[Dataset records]
^^^^^^^^^^^^^^^^

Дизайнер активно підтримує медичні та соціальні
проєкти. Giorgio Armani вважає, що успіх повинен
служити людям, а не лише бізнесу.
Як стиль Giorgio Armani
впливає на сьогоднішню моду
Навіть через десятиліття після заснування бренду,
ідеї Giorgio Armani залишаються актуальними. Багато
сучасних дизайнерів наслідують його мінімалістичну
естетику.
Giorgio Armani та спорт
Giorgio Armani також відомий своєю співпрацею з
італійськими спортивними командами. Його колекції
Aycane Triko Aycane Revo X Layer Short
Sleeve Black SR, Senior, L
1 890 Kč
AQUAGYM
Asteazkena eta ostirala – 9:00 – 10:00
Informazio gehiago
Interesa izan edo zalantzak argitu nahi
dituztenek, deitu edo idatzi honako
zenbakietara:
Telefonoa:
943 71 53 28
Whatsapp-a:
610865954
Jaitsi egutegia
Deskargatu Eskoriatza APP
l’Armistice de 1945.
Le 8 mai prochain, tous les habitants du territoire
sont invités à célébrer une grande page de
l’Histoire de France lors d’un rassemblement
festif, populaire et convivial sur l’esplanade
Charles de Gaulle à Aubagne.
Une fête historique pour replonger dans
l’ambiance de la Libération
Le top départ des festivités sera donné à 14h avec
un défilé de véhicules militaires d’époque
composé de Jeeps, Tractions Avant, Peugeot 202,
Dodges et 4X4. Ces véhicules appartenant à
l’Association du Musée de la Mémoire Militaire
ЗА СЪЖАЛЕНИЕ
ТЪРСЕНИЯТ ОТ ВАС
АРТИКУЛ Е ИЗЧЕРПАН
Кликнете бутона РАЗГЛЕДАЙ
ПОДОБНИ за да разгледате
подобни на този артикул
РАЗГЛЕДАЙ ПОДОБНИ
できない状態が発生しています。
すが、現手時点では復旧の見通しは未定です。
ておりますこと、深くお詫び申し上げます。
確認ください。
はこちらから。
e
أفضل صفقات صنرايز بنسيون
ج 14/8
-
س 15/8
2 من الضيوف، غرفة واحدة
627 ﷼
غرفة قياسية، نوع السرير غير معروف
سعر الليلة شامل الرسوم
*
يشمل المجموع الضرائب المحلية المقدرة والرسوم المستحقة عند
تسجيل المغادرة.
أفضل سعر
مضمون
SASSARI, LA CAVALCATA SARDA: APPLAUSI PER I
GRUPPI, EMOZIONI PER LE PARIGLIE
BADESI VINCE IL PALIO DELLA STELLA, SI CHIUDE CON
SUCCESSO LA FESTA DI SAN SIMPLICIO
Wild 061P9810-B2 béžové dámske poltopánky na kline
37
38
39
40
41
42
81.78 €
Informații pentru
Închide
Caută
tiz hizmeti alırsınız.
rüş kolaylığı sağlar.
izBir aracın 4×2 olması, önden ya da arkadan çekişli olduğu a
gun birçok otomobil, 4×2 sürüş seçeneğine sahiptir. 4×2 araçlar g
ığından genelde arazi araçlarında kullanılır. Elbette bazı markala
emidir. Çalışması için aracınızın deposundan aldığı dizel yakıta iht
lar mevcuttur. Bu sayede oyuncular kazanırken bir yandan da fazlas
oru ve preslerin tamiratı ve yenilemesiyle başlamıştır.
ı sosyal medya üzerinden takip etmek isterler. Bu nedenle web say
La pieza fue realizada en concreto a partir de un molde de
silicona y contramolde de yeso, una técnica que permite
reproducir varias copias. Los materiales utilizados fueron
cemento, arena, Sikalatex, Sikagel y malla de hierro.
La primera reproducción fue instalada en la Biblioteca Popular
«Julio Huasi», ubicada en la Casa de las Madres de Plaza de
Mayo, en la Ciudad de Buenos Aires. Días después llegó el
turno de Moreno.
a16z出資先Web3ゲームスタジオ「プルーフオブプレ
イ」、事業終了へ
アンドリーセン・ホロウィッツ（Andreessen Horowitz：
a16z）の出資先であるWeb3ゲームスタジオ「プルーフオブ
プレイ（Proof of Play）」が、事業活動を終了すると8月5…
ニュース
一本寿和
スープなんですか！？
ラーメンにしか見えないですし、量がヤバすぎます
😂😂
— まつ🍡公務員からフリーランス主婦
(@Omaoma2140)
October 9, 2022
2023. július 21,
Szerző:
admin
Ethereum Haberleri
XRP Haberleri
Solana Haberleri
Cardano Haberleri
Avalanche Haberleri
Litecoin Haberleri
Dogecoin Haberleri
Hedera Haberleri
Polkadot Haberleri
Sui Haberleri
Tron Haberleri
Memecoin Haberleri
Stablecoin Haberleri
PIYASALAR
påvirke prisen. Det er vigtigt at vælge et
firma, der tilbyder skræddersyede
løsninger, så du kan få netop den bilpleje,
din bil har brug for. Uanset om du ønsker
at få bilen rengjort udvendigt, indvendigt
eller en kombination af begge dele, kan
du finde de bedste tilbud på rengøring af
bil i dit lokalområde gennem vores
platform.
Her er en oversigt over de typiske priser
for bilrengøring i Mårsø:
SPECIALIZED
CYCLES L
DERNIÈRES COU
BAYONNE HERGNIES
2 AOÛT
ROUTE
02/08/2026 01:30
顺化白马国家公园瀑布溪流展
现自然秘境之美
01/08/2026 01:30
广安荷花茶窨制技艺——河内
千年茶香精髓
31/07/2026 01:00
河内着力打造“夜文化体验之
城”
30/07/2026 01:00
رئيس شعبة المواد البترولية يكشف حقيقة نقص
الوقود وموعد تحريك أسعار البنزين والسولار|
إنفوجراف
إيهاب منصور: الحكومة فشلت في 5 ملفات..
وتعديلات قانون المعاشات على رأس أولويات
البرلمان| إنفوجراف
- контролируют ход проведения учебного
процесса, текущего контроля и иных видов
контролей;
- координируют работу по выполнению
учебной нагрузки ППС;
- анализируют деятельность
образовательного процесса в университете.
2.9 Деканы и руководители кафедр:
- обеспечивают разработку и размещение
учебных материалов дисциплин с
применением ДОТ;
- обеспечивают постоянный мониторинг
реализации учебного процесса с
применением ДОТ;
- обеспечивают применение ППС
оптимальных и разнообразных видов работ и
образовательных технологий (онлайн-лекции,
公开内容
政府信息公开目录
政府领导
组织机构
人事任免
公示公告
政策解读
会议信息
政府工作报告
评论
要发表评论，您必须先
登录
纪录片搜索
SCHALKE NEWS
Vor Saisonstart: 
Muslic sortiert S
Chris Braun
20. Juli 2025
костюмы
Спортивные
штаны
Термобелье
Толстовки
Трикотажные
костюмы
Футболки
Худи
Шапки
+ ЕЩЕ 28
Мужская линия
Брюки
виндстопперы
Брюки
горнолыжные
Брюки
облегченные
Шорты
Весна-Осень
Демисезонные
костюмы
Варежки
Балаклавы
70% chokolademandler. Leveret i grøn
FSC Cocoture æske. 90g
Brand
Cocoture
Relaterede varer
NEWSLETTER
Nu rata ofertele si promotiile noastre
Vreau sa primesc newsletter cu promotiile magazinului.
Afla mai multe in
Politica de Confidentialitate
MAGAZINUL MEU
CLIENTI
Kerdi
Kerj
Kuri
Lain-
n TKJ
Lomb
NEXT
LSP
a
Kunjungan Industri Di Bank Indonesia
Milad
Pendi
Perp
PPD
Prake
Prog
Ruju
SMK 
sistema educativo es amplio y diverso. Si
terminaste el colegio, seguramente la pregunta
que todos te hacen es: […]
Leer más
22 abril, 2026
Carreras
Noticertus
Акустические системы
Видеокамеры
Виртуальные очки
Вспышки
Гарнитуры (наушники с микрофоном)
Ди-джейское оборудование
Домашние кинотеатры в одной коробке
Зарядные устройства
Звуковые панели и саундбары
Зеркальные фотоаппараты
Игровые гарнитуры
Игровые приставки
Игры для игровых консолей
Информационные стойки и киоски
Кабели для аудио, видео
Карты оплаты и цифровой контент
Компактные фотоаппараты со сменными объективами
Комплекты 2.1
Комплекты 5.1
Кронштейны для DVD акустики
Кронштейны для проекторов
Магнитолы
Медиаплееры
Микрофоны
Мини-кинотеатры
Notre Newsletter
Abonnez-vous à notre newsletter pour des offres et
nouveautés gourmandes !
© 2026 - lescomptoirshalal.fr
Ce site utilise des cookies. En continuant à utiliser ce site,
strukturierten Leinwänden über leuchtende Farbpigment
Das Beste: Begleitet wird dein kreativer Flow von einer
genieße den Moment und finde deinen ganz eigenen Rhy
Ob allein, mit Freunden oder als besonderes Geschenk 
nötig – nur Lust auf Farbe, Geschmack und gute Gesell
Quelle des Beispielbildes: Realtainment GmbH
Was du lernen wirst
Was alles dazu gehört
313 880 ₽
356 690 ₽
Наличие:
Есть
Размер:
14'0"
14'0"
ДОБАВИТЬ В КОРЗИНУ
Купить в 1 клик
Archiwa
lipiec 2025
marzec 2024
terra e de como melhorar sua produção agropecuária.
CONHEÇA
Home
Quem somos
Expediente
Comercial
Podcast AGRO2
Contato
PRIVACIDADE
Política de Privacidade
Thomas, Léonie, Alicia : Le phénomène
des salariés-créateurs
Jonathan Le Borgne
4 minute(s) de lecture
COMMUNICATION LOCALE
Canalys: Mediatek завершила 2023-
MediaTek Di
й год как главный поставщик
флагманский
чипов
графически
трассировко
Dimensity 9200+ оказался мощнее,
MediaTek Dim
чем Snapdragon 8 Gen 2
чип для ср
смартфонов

^^^^^^^^^^^^^^^^

Aim of the task
Arrange the stretch of the listing from its start through the line containing "ідеї Giorgio Armani" as a Markdown table with the columns Row and Line. Number each line in Row, put its text in Line, and leave out any blank lines.

Solved exercise
| Row | Line |
|---|---|
| 1 | Дизайнер активно підтримує медичні та соціальні |
| 2 | проєкти. Giorgio Armani вважає, що успіх повинен |
| 3 | служити людям, а не лише бізнесу. |
| 4 | Як стиль Giorgio Armani |
| 5 | впливає на сьогоднішню моду |
| 6 | Навіть через десятиліття після заснування бренду, |
| 7 | ідеї Giorgio Armani залишаються актуальними. Багато |